[PASSAGE FOR REVIEW]
══════

Would a new Lookouts stadium pay off for taxpayers? Studies are mixed.

Staff photo by Olivia Ross / The proposed site for the new Chattanooga Lookouts stadium is seen from Point Park on Lookout Mountain on July 6, 2022.
Staff photo by Olivia Ross / The proposed site for the new Chattanooga Lookouts stadium is seen from Point Park on Lookout Mountain on July 6, 2022.

Chattanooga and Hamilton County leaders will soon be asked to create a new sports authority in order to approve one of the biggest local government bond issues to finance the construction of a $79.5 million stadium on the city's Southside.

The stadium could be critical in keeping the Chattanooga Lookouts, one of America's oldest minor league baseball teams, in the city. But Hamilton County Mayor Jim Coppinger says a new stadium, while beneficial, will comprise a relatively small share of the total development projected for the Southside in coming years. Spurred by the stadium and the entertainment, dining and recreational boost it will give to the area, Coppinger and other supporters of a new publicly-financed stadium on the Southside believe the site should generate at least $350 million of new commercial businesses and housing and could eventually spark over $1 billion of new private investment.

"The stadium is great, but this is about so much more than a stadium," Coppinger told the Chattanooga Times Free Press. "It's the taxes we get, from the investments the developers are willing to build that help supports the schools. Everything we do is about public safety, it's about education, it's about economic development, and this fits in all of what we're trying to accomplish."

But economists who have studied the impact of publicly-funded stadiums suggest that they often don't pay off, at least in generating enough new development and tax revenue to repay the public costs of building the structures. Much of the development around stadiums steals away from other parts of town or isn't enough to pay for the taxpayer assistance needed for the sports facilities.

"Just about every researcher and economist that has looked at this issue, both for major and minor league sports, agree that stadiums for a particular sport rarely create enough new economic development and activity to offset the public subsidies that they receive," said Mandy Pellegrin, policy director for The Sycamore Institute, a nonpartisan research group in Nashville that studies state policy issues including proposed stadium subsidies for projects in Chattanooga, East Ridge, Knoxville and Nashville. "Many cite the new investments made around these stadiums, but they don't take into account the costs associated with creating and operating a new stadium or the fact that you are often redistributing economic activity from other places or other activities."

══════

[ASSIGNED TASK 1] Write out the part of the stadium article starting with "Chattanooga and Hamilton" and going on through "the city's Southside.".
[ASSIGNED TASK 2] According to the stadium article, where is the research group that employs Mandy Pellegrin as policy director based?

[DATA]
══════

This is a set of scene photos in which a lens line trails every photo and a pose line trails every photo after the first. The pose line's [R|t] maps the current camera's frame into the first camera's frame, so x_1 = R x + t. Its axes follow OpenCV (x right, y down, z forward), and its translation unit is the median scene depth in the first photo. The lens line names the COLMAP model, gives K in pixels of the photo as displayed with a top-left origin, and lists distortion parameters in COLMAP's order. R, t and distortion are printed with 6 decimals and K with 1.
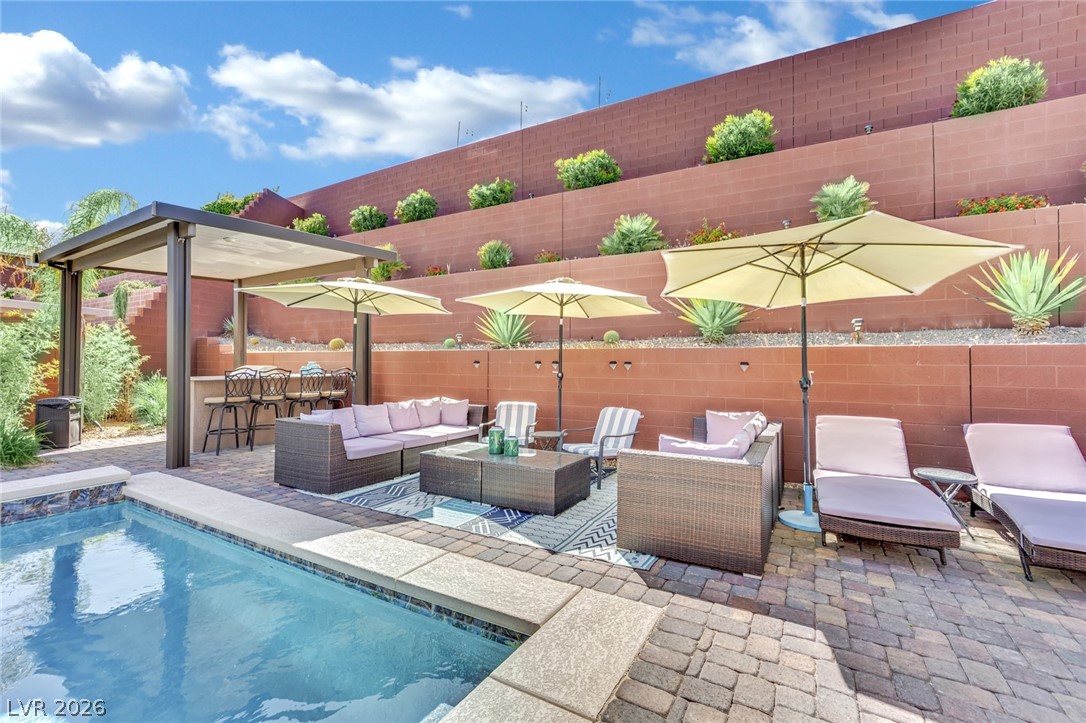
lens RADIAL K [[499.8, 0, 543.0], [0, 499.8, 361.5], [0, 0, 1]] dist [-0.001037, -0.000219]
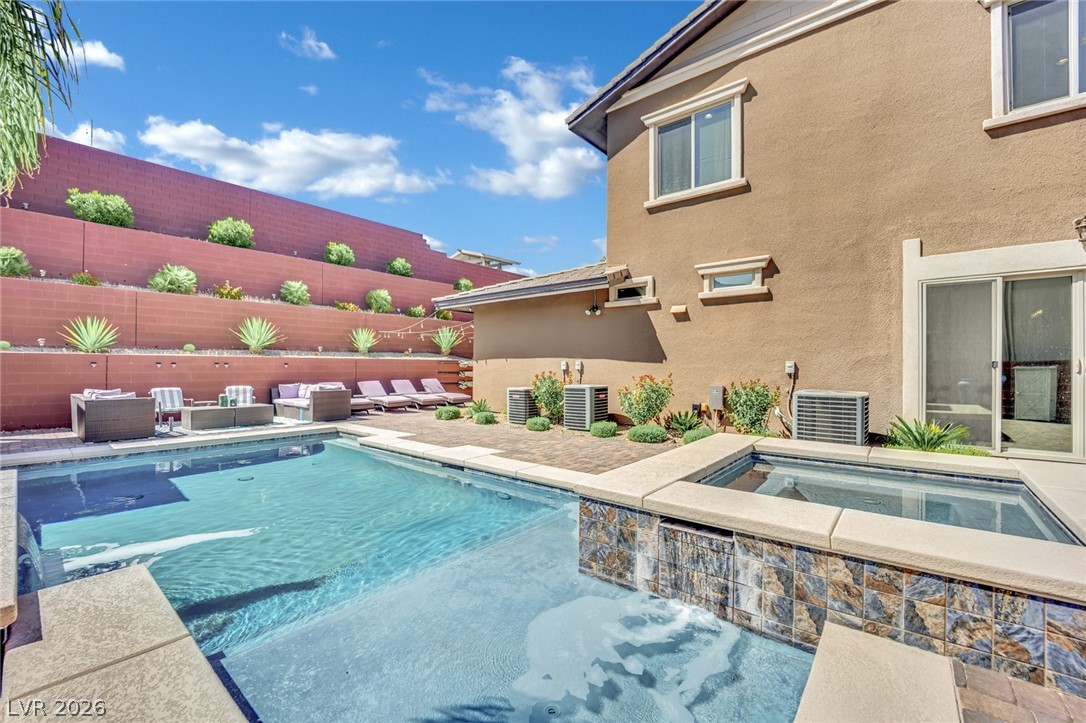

══════

[EXERCISE SOLUTION 1]
Chattanooga and Hamilton County leaders will soon be asked to create a new sports authority in order to approve one of the biggest local government bond issues to finance the construction of a $79.5 million stadium on the city's Southside.

[EXERCISE SOLUTION 2] Nashville